Rihanna On Drake: “We Don’t Have A Friendship Now”
In 2016 at the VMA awards, international superstar Rihanna gave one of the great performances of her career before receiving the Michael Jackson Video Vanguard Award. But before Rihanna could accept her accolade, the rapper Drake delivered a speech about the singer so overwrought that headlines the next day were not “Rihanna Triumphant At VMAs” but “Drake Professes Love For Rihanna.”
That night, the notoriously emotional rapper gave a tour de force performance of socially-unaware navel gazing, rambling about his relationship to Rihanna: “She’s someone I’ve been in love with since I was 22 years old, she’s one of my best friends in the world.” In short, Drake, the Jewish rapper we have but do not always love, made Rihanna’s success all about himself.

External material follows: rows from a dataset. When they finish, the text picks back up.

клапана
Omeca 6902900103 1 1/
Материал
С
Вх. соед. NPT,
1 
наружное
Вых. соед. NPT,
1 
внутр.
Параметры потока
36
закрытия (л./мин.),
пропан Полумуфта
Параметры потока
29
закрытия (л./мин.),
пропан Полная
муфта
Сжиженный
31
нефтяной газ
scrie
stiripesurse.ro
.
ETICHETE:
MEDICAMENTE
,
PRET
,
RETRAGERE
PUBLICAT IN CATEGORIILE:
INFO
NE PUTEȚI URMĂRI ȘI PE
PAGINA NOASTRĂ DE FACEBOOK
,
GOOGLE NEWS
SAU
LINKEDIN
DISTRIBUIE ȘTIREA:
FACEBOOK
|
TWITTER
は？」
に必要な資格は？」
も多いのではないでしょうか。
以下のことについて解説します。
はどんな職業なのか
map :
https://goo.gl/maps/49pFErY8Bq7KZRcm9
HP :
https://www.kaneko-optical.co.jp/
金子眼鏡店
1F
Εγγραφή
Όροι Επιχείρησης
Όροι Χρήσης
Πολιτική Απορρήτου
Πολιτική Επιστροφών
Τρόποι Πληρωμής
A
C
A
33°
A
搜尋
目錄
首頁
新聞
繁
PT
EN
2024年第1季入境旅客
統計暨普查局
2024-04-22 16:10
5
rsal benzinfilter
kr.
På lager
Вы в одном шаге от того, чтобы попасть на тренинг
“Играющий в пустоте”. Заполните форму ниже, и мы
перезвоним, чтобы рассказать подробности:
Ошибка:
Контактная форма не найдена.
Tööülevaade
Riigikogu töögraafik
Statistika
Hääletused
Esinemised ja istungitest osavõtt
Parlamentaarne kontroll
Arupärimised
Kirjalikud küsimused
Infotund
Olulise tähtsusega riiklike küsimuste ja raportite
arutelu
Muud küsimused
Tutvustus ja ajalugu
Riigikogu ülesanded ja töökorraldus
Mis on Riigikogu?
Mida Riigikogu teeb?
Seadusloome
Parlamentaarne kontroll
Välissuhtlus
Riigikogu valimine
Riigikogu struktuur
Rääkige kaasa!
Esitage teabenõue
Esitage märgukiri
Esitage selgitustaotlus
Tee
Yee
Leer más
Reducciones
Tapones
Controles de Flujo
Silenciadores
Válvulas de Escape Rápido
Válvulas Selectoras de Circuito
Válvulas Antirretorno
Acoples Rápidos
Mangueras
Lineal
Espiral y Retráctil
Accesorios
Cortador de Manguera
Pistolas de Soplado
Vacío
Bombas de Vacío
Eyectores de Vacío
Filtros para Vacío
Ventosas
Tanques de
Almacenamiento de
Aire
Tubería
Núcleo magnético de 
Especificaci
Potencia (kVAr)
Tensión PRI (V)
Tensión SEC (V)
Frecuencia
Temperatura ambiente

In her Vogue cover interview this month, the name Drake came up yet again. Hearing his name yet again during a moment that was about her, Rihanna, according to the journalist, “winces slightly at the mention of the rapper’s name before her eyes glaze over with cool indifference.” Describing Drake’s speech as “uncomfortable,” the singer and mogul said, “We don’t have a friendship now.” She added, “We’re not enemies either. It is what it is.”
It’s almost as if women don’t see male egotism masked as love as an appealing alternative to celebrating their own successes.